After her labors, in the hospital, exhaustion and joy clouded her eyes like smoke, the aftermath of the burning intensity necessary to guide her babies into the world. And in the blind eyes of Brennan and later Hunter, he saw hers.
“I loved the way you used to look at me. In the beginning. All I wanted was for you to keep looking at me like that,” he said.
“I don’t know what you’re talking about.”
“I need you to see me the same way. Again. Or tell me it’s possible.”
“You fucked another woman!”
“I know.”
“I can barely look at you now.”
“Even before all of this, you stopped looking.”
“You’re blaming this on me?”
“No. On us. Just the affair. But on us. Yes.”
“Fuck you.”
“Before I met you, Jane, I didn’t know who I was, or what kind of place I could occupy in the world. And when you looked at me—the way you looked at me—I found something there: a man I could be. I thought that if I work hard, if I do what’s right, I can be that man. And I got there, didn’t I? For a little while? And then you stopped looking at me. Not just the way you used to look at me. You stopped seeing me altogether.”
“For fuck’s sake, we had babies. I had a job. What did you want? Because I didn’t make sexy eyes at you, we’re here? That’s what you’re saying?”
He knew she was baiting him. They’d been married long enough for him to know the pattern. He was supposed to shout, throw his papers or smash his fists into his desk or slam a door so that she could throw a hand up and stalk off to the bedroom to sit in silence without ever hearing what it was he was trying to tell her or without having to see what he wanted her to witness. Thinking of the pattern reinforced the urge to act on it, rip a drawer from the desk to hurl it randomly or punch a hole in the plaster wall. The rage was a solace, a warm bed he could close his eyes in so he wouldn’t have to think about all the things that lay beneath it.
But he also knew that when Jane sat on the bed and stared at the closed door, asking herself the same question he asked himself—Why are we doing this to each other?—her answers were as hollow as his. Because they promised. Because of the children. Because it was better to stay together with the countless little injuries they visited on each other rather than see the other’s eyes on the way out the door. But none of those answers solved anything, provided comfort, or washed away the disappointment etched into their days. So instead of throwing the glass of water he found in his hand, John took a shaky sip and set it down.

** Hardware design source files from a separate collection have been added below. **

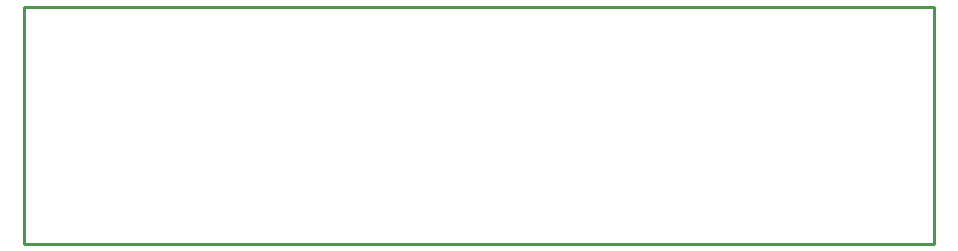
<source format=gbp>
G04*
G04 #@! TF.GenerationSoftware,Altium Limited,Altium Designer,21.8.1 (53)*
G04*
G04 Layer_Color=128*
%FSLAX44Y44*%
%MOMM*%
G71*
G04*
G04 #@! TF.SameCoordinates,FBE6A57E-38F0-4EBD-B617-FC09060C68E2*
G04*
G04*
G04 #@! TF.FilePolarity,Positive*
G04*
G01*
G75*
%ADD15C,0.2540*%
D15*
X0Y0D02*
X770000D01*
X0Y200000D02*
X770000D01*
Y0D02*
Y200000D01*
X0Y0D02*
Y200000D01*
M02*

</source>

“You don’t know how much I admire you, how grateful I am that you raised our children, how proud I am of your career. But you left me.”
“You fucked someone else.”
“You may as well have. You left me. Except you didn’t leave. And you didn’t let me go, either. And I did the same to you. You want me to pull it together for the kids, but why? What was so great about our old life?”
“We owe it to them.”
“We owe them our best. That was not it. If you want me to be who I was, or better, I can’t be that man alone, without you.”
Her eyes dropped, and she shook her head. When she looked back, he could see in her eyes again those pieces of himself he had left inside her years ago, still scattered there, desolate and abandoned. When he left them there, he imagined they were the foundations of a happy marriage, but now he saw that they were the wreckage of two people who would never be happy.